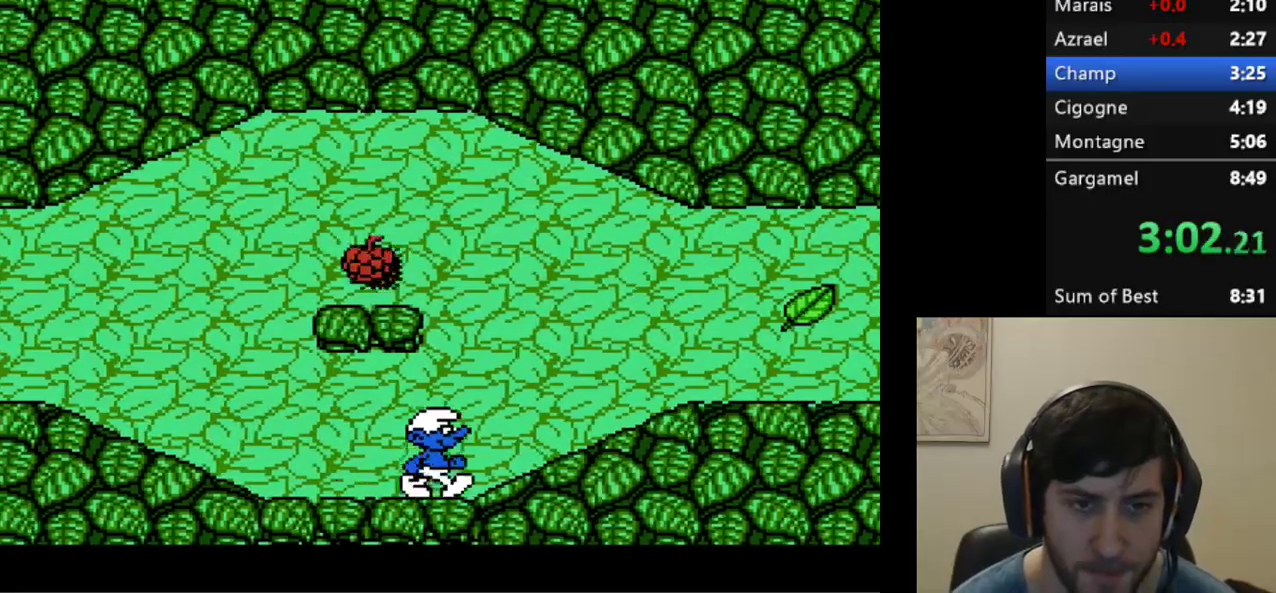
{"buttons": ["R1", "DPAD_RIGHT"], "events": []}
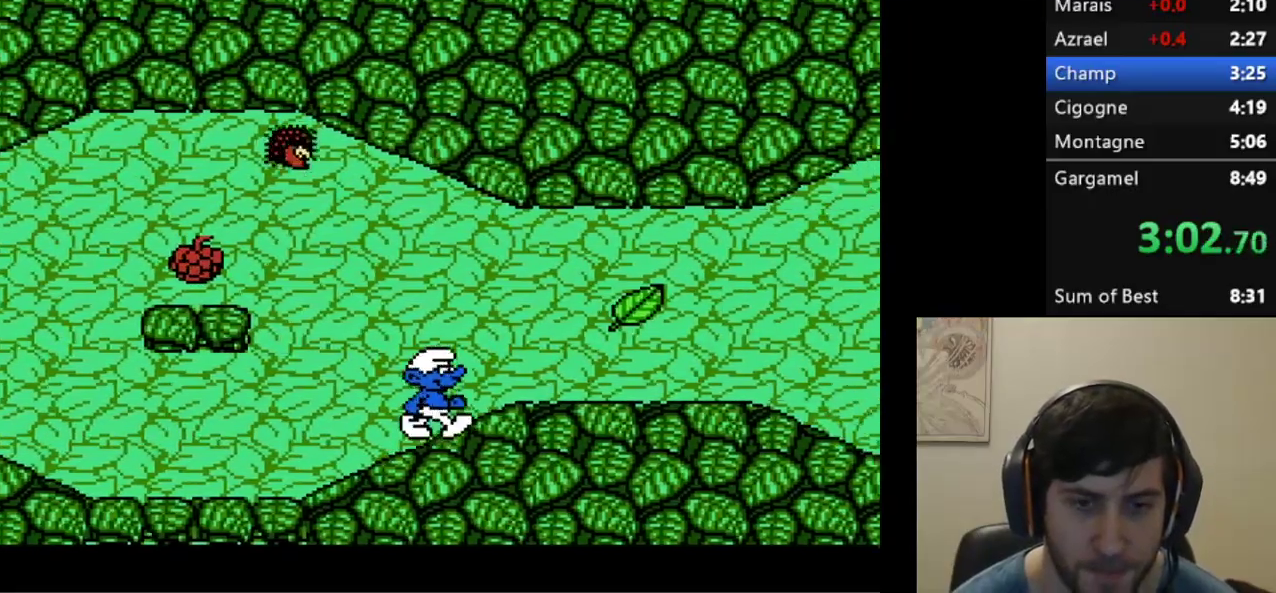
{"buttons": ["R1", "DPAD_RIGHT"], "events": []}
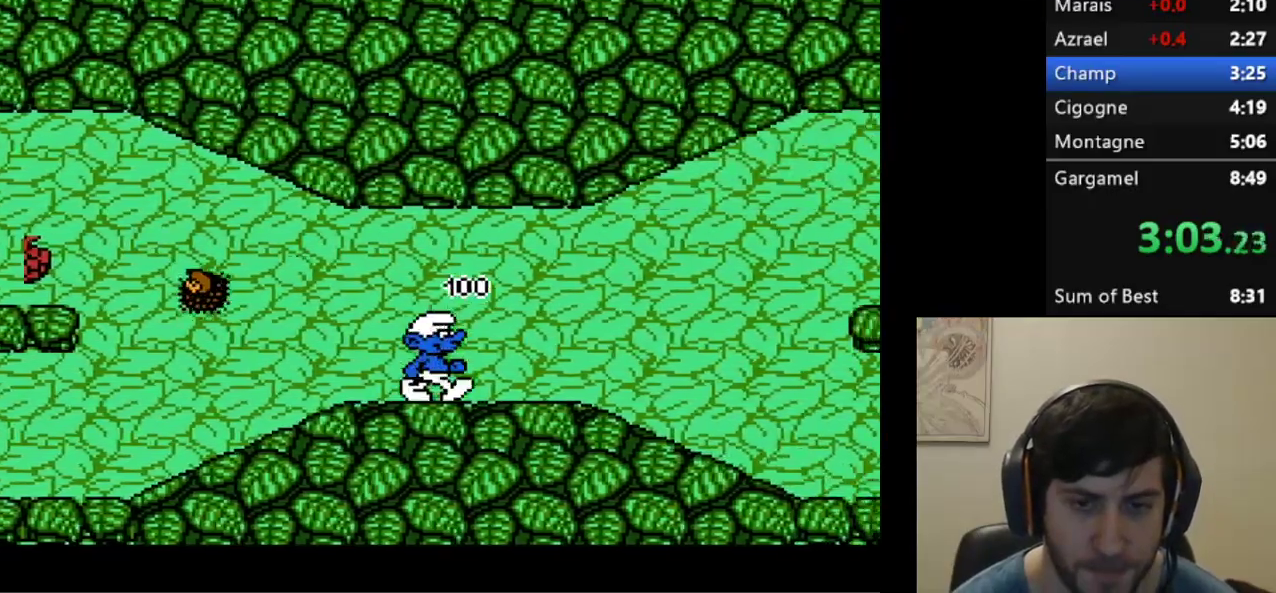
{"buttons": ["R1", "DPAD_RIGHT"], "events": []}
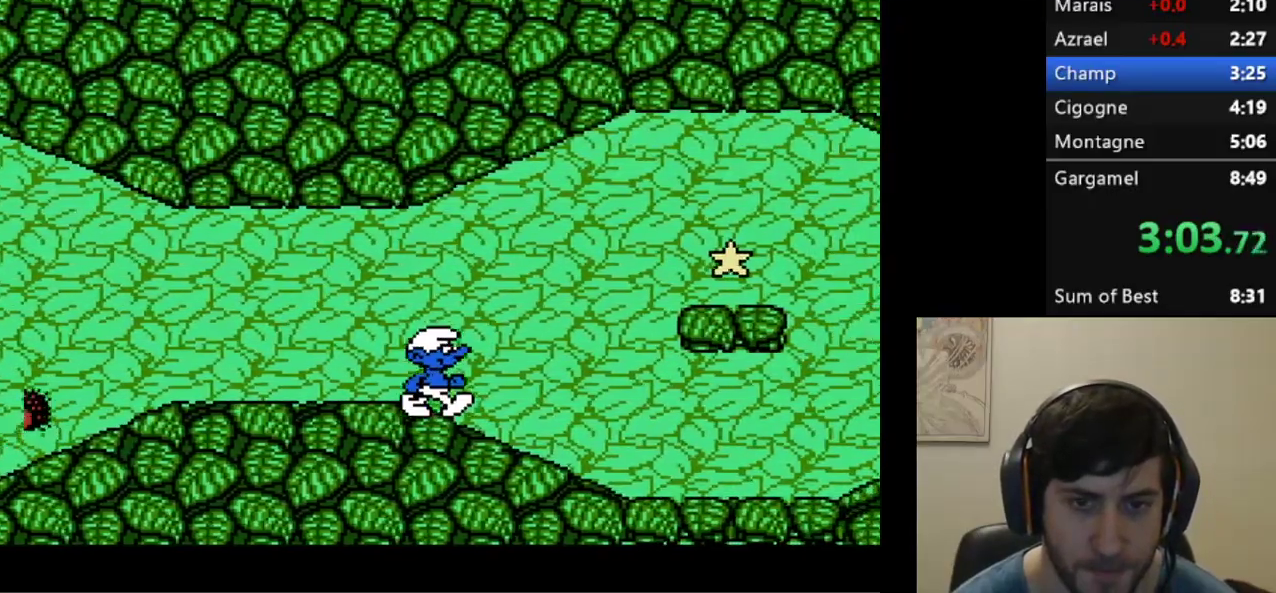
{"buttons": ["R1", "DPAD_RIGHT"], "events": []}
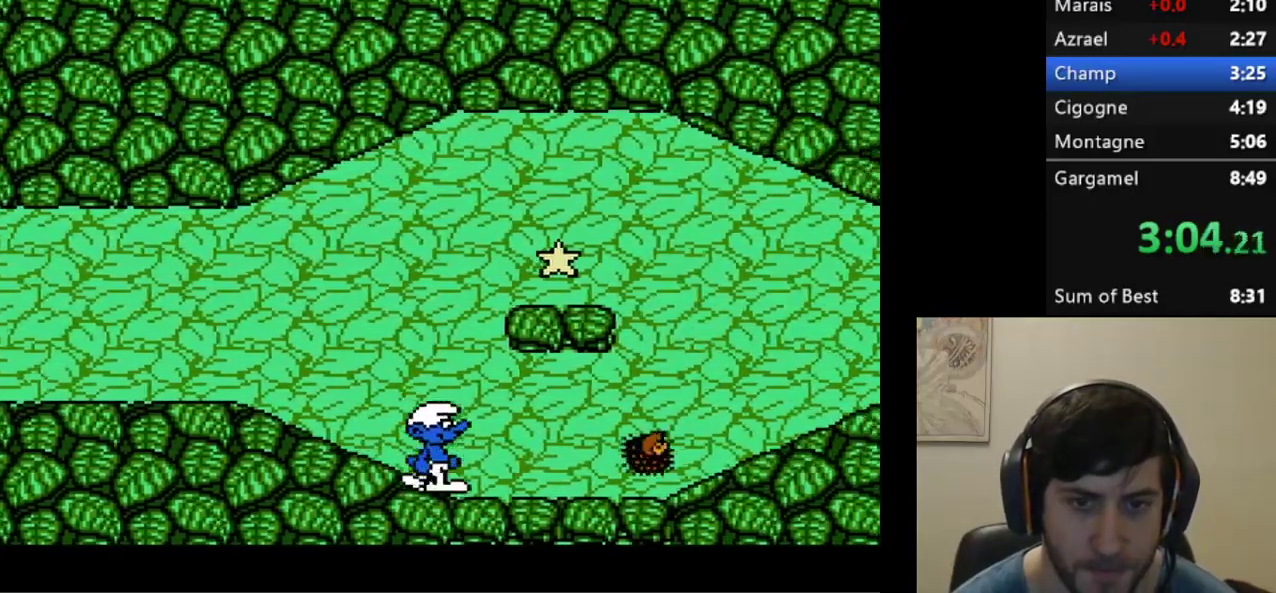
{"buttons": ["R1", "DPAD_RIGHT"], "events": []}
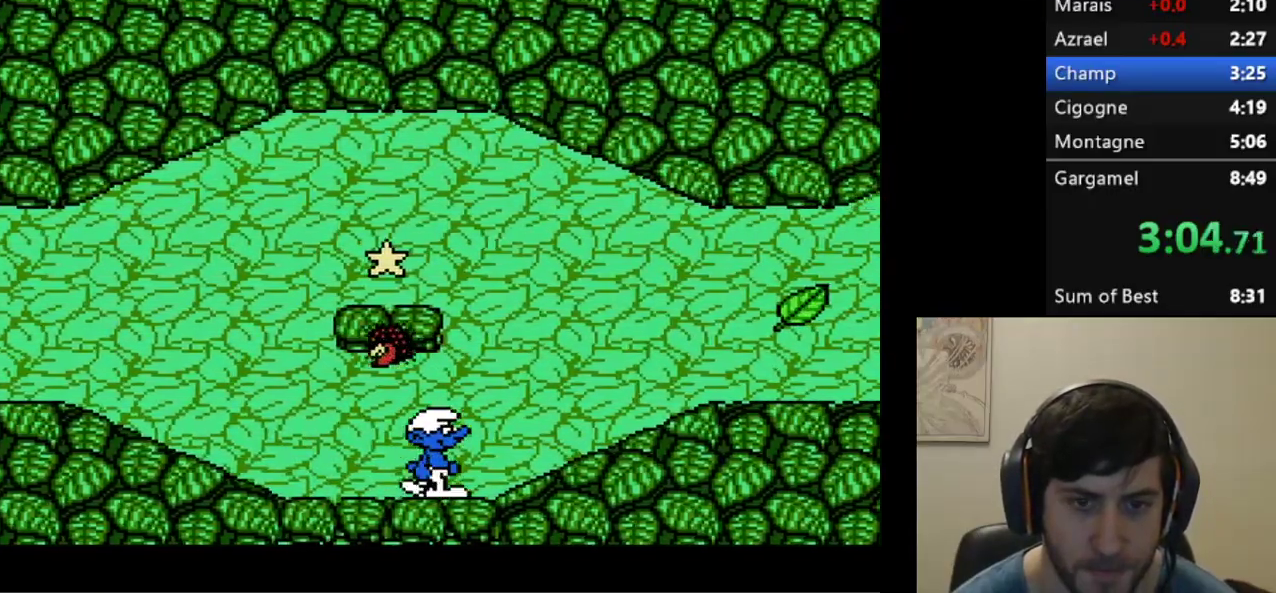
{"buttons": ["R1", "DPAD_RIGHT"], "events": []}
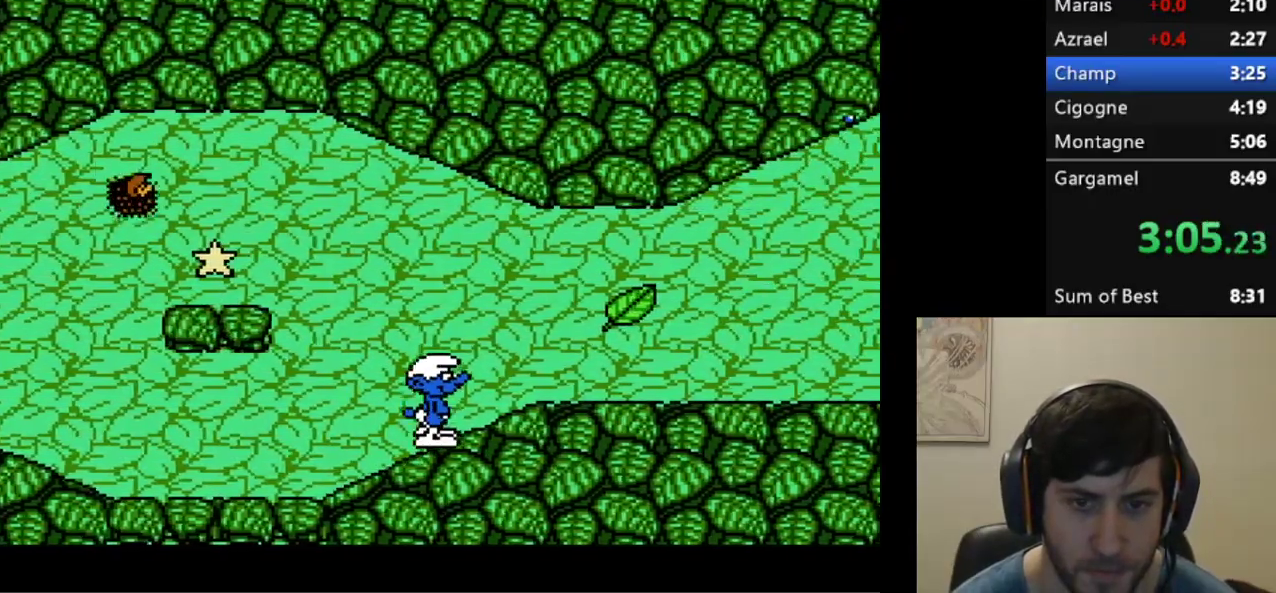
{"buttons": ["R1", "DPAD_RIGHT"], "events": []}
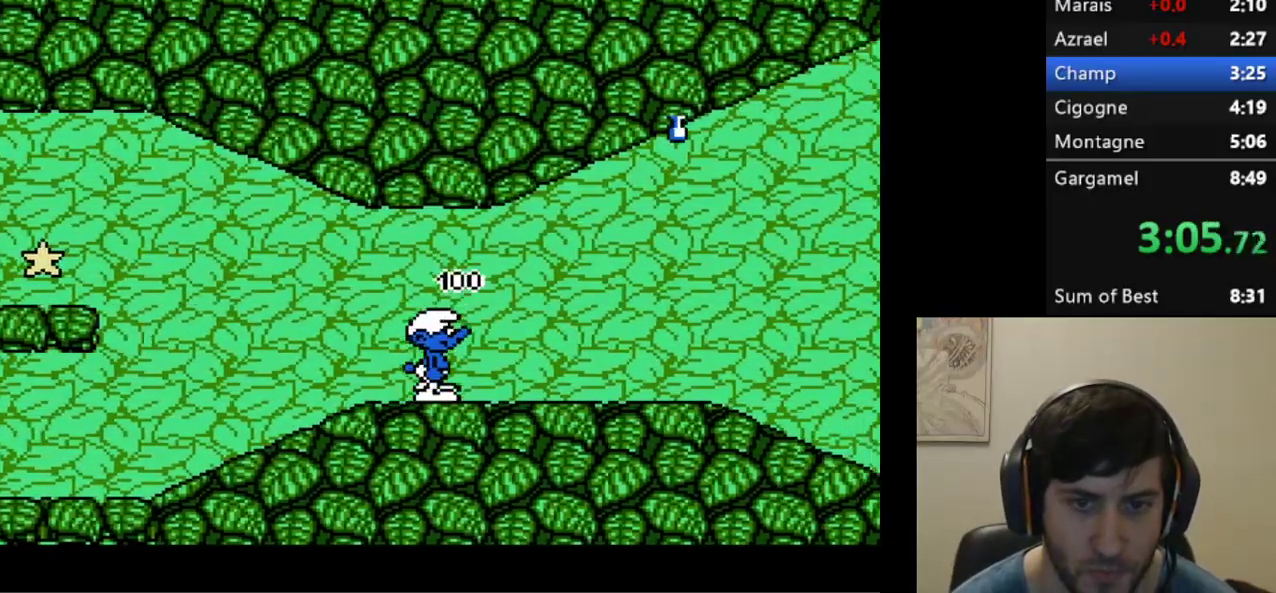
{"buttons": ["R1", "DPAD_DOWN", "DPAD_LEFT"], "events": [[217, "DPAD_DOWN", "down"], [250, "DPAD_RIGHT", "up"], [283, "DPAD_DOWN", "up"], [283, "DPAD_LEFT", "down"], [400, "DPAD_DOWN", "down"]]}
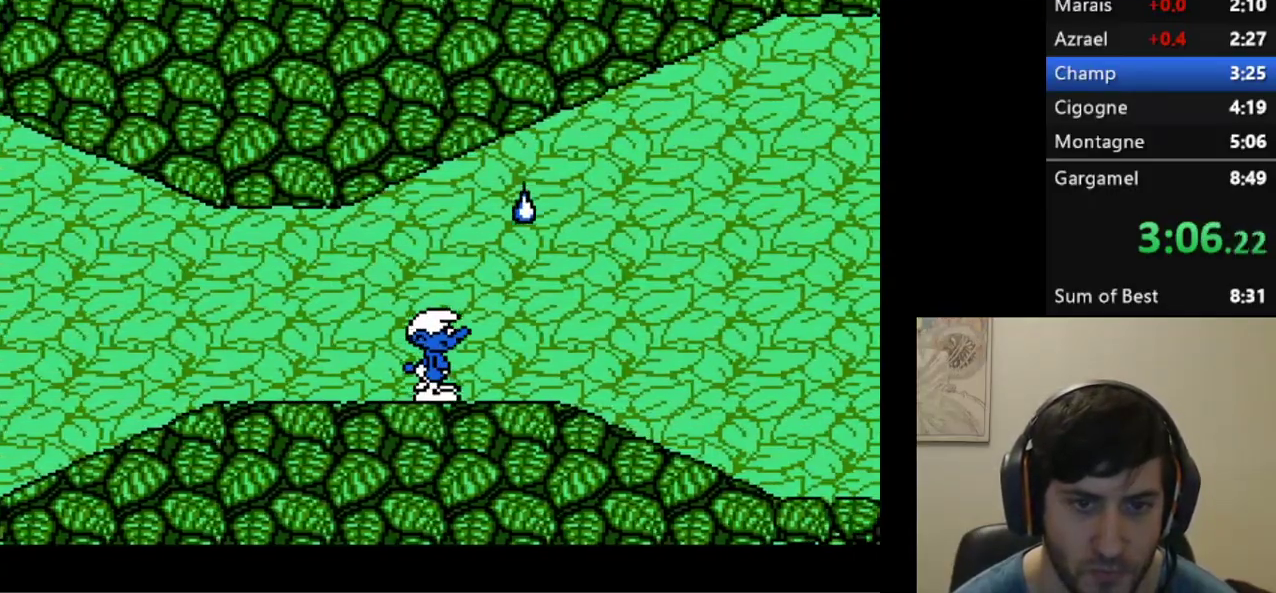
{"buttons": ["R1", "DPAD_RIGHT"], "events": [[33, "A", "down"], [33, "DPAD_DOWN", "up"], [33, "DPAD_LEFT", "up"], [33, "DPAD_RIGHT", "down"], [233, "A", "up"]]}
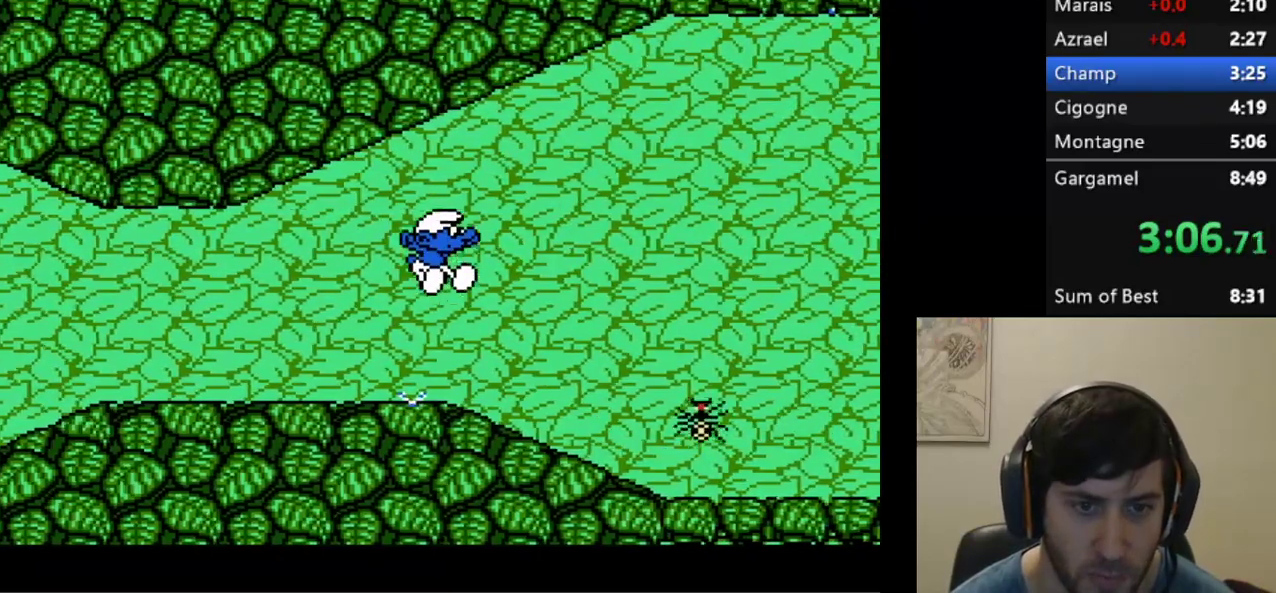
{"buttons": ["R1", "DPAD_RIGHT"], "events": []}
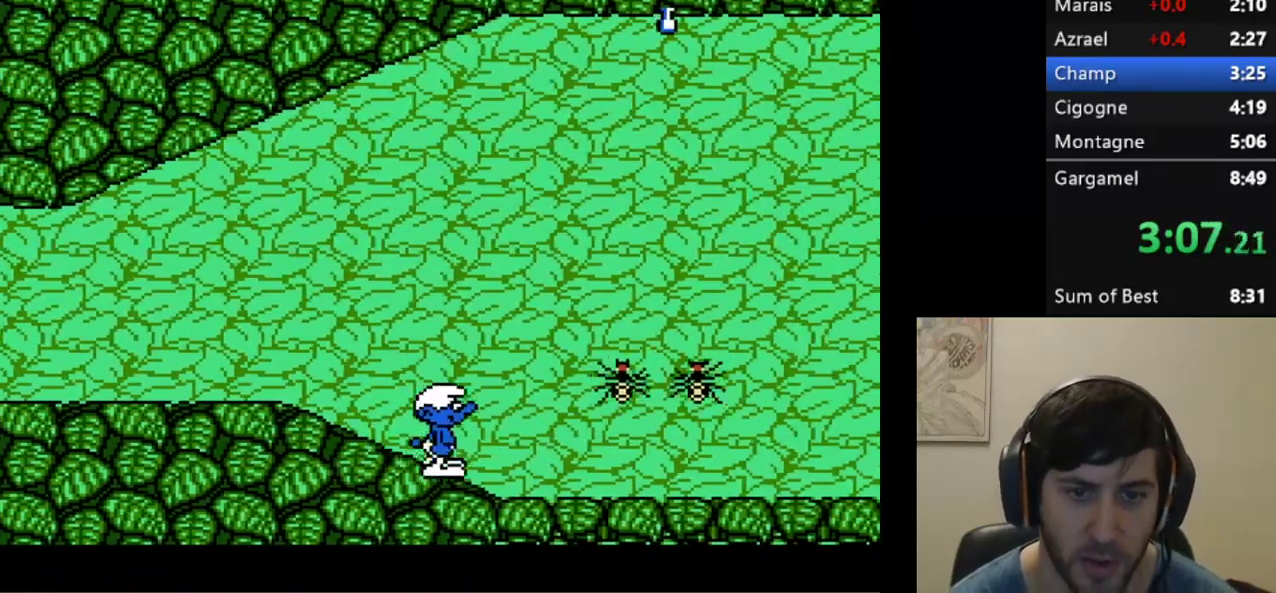
{"buttons": ["R1", "DPAD_RIGHT"], "events": []}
* * *
■ Exercise requirements ■
For each line above that includes the word "down", make a copy of that line.

■ The answer ■
{"buttons": ["R1", "DPAD_DOWN", "DPAD_LEFT"], "events": [[217, "DPAD_DOWN", "down"], [250, "DPAD_RIGHT", "up"], [283, "DPAD_DOWN", "up"], [283, "DPAD_LEFT", "down"], [400, "DPAD_DOWN", "down"]]}
{"buttons": ["R1", "DPAD_RIGHT"], "events": [[33, "A", "down"], [33, "DPAD_DOWN", "up"], [33, "DPAD_LEFT", "up"], [33, "DPAD_RIGHT", "down"], [233, "A", "up"]]}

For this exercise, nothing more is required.